During the last six years the N.Y. Coop. Wildlife Research Unit has been involved in research on pine voles. Projects have included studies of reproduction in the laboratory, population biology in orchards and testing of pine vole control toxicants. Field work has been restricted to a few orchards in Ulster and Orange counties in the Hudson Valley. Therefore some of the results may reflect local conditions and should be regarded as preliminary in nature.
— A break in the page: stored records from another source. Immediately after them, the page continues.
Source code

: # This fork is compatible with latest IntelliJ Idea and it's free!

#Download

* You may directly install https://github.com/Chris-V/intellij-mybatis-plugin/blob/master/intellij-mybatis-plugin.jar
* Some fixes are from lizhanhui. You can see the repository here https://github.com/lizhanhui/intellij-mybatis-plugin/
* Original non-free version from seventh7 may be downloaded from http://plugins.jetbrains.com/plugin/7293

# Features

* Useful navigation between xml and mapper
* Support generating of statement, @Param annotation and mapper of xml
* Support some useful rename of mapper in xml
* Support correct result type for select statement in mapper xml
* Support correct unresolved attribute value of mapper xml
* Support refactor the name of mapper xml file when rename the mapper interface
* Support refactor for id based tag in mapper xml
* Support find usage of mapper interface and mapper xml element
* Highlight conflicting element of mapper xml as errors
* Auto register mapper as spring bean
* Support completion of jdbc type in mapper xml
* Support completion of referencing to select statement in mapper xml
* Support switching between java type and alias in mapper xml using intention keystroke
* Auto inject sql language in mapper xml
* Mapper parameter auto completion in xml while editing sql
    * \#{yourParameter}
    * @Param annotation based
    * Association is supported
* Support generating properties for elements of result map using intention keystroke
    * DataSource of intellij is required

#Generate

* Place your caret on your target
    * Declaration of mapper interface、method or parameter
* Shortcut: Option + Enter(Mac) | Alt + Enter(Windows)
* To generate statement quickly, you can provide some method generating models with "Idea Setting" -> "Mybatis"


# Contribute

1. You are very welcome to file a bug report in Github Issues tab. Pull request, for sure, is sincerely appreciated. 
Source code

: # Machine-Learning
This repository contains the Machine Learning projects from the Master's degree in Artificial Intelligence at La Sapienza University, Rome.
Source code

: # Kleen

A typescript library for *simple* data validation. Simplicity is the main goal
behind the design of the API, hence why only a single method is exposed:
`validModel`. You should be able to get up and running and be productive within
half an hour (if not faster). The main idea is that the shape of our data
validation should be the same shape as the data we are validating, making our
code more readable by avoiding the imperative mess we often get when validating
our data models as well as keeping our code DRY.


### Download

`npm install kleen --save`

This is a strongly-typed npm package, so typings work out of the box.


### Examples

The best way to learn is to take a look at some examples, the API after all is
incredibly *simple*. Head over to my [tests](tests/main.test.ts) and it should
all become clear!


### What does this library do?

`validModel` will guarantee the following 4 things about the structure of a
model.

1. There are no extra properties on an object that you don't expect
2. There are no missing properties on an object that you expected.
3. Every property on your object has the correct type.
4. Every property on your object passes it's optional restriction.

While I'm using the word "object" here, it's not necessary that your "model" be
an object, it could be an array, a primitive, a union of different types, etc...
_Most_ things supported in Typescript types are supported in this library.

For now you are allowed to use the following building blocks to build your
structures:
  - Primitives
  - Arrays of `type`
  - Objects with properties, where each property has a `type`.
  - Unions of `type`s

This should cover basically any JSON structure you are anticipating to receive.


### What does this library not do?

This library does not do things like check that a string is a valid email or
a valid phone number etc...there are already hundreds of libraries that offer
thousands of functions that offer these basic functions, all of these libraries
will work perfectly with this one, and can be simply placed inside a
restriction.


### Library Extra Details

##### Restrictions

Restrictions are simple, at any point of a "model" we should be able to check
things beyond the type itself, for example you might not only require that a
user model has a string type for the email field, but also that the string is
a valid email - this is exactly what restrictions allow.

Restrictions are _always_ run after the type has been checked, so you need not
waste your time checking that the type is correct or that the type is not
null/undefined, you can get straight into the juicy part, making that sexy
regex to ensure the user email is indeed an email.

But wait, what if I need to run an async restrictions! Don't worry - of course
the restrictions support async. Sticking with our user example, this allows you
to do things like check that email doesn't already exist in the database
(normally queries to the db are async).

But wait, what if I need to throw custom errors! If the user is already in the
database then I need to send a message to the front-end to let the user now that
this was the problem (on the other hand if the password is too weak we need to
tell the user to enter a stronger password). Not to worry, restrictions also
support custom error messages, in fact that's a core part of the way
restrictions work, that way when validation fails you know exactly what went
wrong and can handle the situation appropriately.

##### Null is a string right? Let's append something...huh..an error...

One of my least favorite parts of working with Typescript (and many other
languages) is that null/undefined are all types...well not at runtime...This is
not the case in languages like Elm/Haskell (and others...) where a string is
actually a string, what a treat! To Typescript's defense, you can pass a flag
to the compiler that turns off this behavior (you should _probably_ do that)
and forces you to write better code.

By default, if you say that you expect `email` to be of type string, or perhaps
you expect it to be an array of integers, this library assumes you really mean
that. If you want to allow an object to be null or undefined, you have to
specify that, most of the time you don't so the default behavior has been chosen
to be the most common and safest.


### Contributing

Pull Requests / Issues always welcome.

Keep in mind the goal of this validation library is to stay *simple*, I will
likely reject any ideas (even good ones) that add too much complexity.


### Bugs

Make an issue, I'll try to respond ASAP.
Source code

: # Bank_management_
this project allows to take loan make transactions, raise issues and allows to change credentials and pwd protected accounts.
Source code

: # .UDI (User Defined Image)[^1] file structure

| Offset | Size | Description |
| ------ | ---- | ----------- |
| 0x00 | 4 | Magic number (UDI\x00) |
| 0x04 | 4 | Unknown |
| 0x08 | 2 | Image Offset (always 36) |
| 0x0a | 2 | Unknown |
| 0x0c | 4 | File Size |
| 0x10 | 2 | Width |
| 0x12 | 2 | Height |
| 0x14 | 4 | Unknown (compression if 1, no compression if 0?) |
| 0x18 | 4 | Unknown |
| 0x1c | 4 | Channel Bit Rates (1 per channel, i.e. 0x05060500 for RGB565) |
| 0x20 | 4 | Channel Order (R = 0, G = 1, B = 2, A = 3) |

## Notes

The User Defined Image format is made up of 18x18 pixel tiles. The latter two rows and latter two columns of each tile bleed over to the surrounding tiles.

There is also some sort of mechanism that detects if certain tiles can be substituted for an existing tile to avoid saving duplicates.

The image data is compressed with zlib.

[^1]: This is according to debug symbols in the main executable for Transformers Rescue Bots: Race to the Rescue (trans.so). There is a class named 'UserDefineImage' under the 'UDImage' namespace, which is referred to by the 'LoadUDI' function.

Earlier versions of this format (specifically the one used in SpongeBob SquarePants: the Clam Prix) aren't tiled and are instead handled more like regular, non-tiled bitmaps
Work involving control procedures has indicated that hand baiting with anticoagulant pellets under previously established bait stations averages 85 percent reduction in pine vole numbers. Anticoagulant ground sprays average 60 percent reduction in numbers under good conditions. As we see it, three major problems in control procedures remain to be solved. First, orchard managers and available labor must learn to properly place bait stations and baits. Second, optimal timing and frequency of bait application must be determined. Third, and perhaps the largest oversight in the work to date, is that the relationship between a reduction in pine vole numbers and the reduction in apple tree damage must be established. These last two points viewed in a broader context confirm the need to develop an integrated pest management strategy. Its objective is to provide the orchard manager with the information needed to weigh the cost and predicted benefit of a specific control procedure. The optimal method and timing of control can be determined by computer simulation. The data input necessary to do this falls into two broad categories: factors affecting vole numbers and factors affecting the degree of tree damage for a given number of voles.